*What this exercise asks*
[1] List each array name that appears in the coordinate-subtraction thread.
[2] From the coordinate-subtraction thread, copy the passage from "You can create" to "(X,Y,Z) = (9,1,3)".

*Excerpt*
•••••
When you say 'on top of' can you provide a small example.
For example if the file1 is:
(X,Y,Z) = (10,2,5) and file2 is:
(X,Y,Z) = (1,1,2).
What do you want your program to do?
You can create an new array: coordinatesDiff, and do this:
coordinatesDiff[i][0] = coordinates1[i][0] - coordinates2[i][0];
coordinatesDiff[i][1] = coordinates1[i][1] - coordinates2[i][1];
coordinatesDiff[i][2] = coordinates1[i][2] - coordinates2[i][2];
The result would be:
(X,Y,Z) = (9,1,3)
Is this what you want?

Thank you! Yes, I did what the above, exccept, I did it this way:

coordinatesDiff[1][0] = coordinates1[1][0] - coordinates2[1][0]; //X
coordinatesDiff[1][1] = coordinates1[1][1] - coordinates2[1][1]; //Y
coordinatesDiff[1][2] = coordinates1[1][2] - coordinates2[1][2]; //Z

but how do i get the array of (9,1,3)? Please advice. Thank you!
•••••
*Records shown*

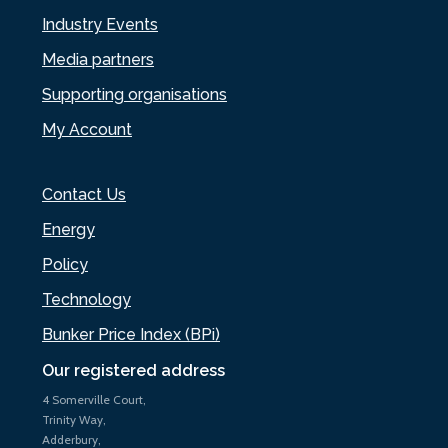
Industry Events
Media partners
Supporting organisations
My Account
Contact Us
Energy
Policy
Technology
Bunker Price Index (BPi)
Our registered address
4 Somerville Court,
Trinity Way,
Adderbury,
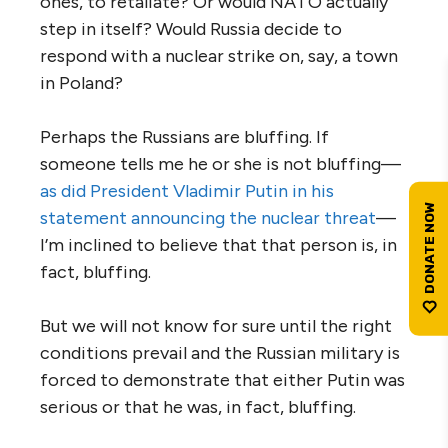
ones, to retaliate? Or would NATO actually
step in itself? Would Russia decide to
respond with a nuclear strike on, say, a town
in Poland?
Perhaps the Russians are bluffing. If
someone tells me he or she is not bluffing—
as did President Vladimir Putin in his
statement announcing the nuclear threat
—
I’m inclined to believe that that person is, in
fact, bluffing.
But we will not know for sure until the right
conditions prevail and the Russian military is
forced to demonstrate that either Putin was
serious or that he was, in fact, bluffing.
•••••
*Answers provided*
[1] coordinatesDiff, coordinates1, coordinates2

[2]
You can create an new array: coordinatesDiff, and do this:
coordinatesDiff[i][0] = coordinates1[i][0] - coordinates2[i][0];
coordinatesDiff[i][1] = coordinates1[i][1] - coordinates2[i][1];
coordinatesDiff[i][2] = coordinates1[i][2] - coordinates2[i][2];
The result would be:
(X,Y,Z) = (9,1,3)